> _Dataset extract_:

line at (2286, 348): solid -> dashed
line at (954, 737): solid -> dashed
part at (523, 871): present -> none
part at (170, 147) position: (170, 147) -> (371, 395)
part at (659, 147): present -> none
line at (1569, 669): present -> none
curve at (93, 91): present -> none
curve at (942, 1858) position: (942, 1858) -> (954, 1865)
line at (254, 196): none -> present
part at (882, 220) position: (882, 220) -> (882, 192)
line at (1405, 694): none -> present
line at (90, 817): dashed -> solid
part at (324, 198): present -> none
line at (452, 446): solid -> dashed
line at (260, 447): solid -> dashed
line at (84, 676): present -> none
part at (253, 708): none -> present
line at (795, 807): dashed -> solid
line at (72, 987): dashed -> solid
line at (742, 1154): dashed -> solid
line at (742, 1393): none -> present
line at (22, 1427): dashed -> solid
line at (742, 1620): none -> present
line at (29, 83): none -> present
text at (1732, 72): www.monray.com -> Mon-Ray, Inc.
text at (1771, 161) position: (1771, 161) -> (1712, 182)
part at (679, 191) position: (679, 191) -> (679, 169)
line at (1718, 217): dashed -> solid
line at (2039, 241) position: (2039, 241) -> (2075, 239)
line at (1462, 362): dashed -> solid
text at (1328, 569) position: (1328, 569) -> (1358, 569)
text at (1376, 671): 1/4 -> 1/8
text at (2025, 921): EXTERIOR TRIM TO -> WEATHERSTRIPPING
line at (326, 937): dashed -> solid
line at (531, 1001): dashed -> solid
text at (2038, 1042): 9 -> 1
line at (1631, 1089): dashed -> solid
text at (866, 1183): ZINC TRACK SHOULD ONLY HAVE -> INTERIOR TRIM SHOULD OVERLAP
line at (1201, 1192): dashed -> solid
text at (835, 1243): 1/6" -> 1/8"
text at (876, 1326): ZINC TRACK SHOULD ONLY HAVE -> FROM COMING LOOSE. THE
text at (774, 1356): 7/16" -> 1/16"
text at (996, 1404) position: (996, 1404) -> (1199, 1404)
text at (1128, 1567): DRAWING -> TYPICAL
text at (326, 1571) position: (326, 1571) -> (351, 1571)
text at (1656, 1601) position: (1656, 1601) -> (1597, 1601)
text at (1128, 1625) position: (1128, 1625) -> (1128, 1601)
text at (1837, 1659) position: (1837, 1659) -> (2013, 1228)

> _Job_:
Copy the items character for character, starting at the first line and continuing up to and including the line that contains "line at (742, 1620): none -> present".

> _Worked solution_:
line at (2286, 348): solid -> dashed
line at (954, 737): solid -> dashed
part at (523, 871): present -> none
part at (170, 147) position: (170, 147) -> (371, 395)
part at (659, 147): present -> none
line at (1569, 669): present -> none
curve at (93, 91): present -> none
curve at (942, 1858) position: (942, 1858) -> (954, 1865)
line at (254, 196): none -> present
part at (882, 220) position: (882, 220) -> (882, 192)
line at (1405, 694): none -> present
line at (90, 817): dashed -> solid
part at (324, 198): present -> none
line at (452, 446): solid -> dashed
line at (260, 447): solid -> dashed
line at (84, 676): present -> none
part at (253, 708): none -> present
line at (795, 807): dashed -> solid
line at (72, 987): dashed -> solid
line at (742, 1154): dashed -> solid
line at (742, 1393): none -> present
line at (22, 1427): dashed -> solid
line at (742, 1620): none -> present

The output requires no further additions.